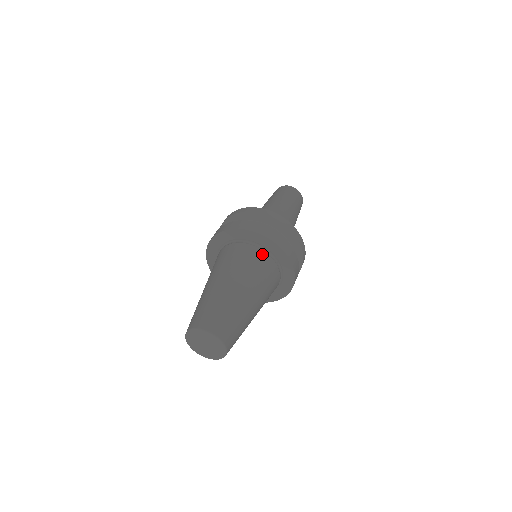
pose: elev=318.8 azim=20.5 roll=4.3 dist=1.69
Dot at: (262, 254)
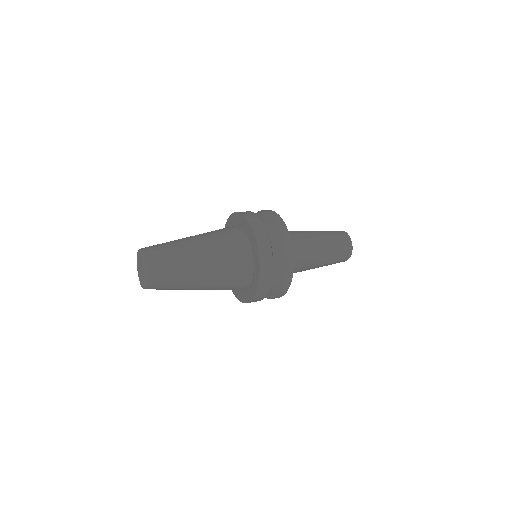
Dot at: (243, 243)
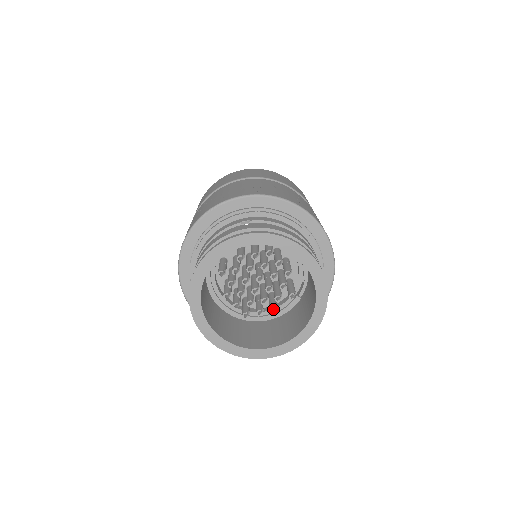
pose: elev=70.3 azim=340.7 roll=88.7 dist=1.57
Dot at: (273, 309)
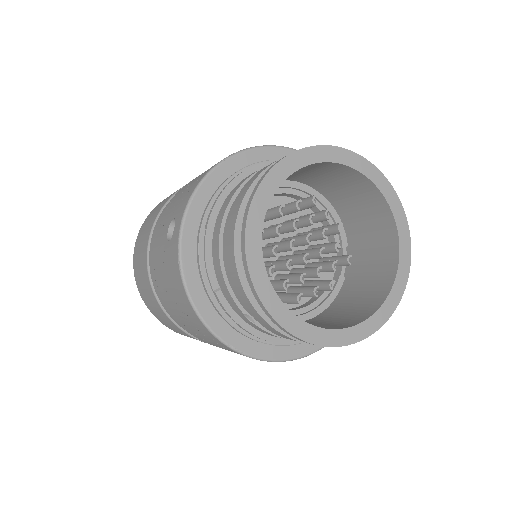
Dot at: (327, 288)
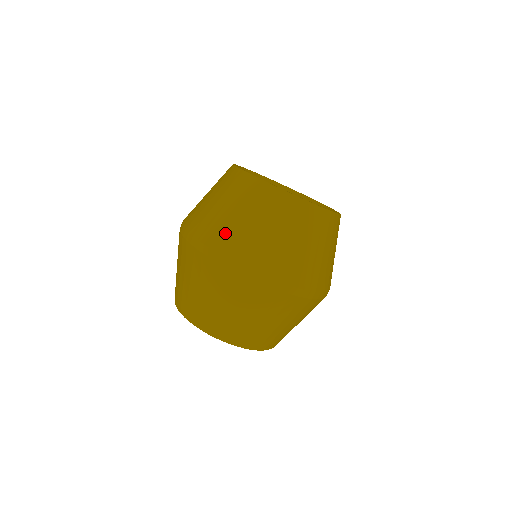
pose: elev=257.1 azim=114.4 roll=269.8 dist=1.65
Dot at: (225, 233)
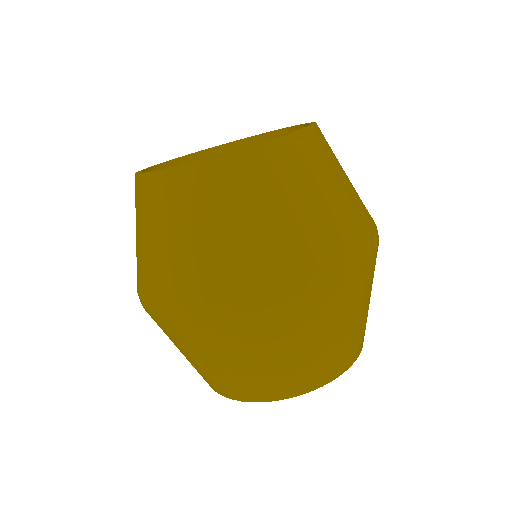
• • •
Directions for this task. List each line of the items above that contains the word "pose".

The output.
pose: elev=318.8 azim=20.5 roll=4.3 dist=1.69
pose: elev=70.3 azim=340.7 roll=88.7 dist=1.57
pose: elev=257.1 azim=114.4 roll=269.8 dist=1.65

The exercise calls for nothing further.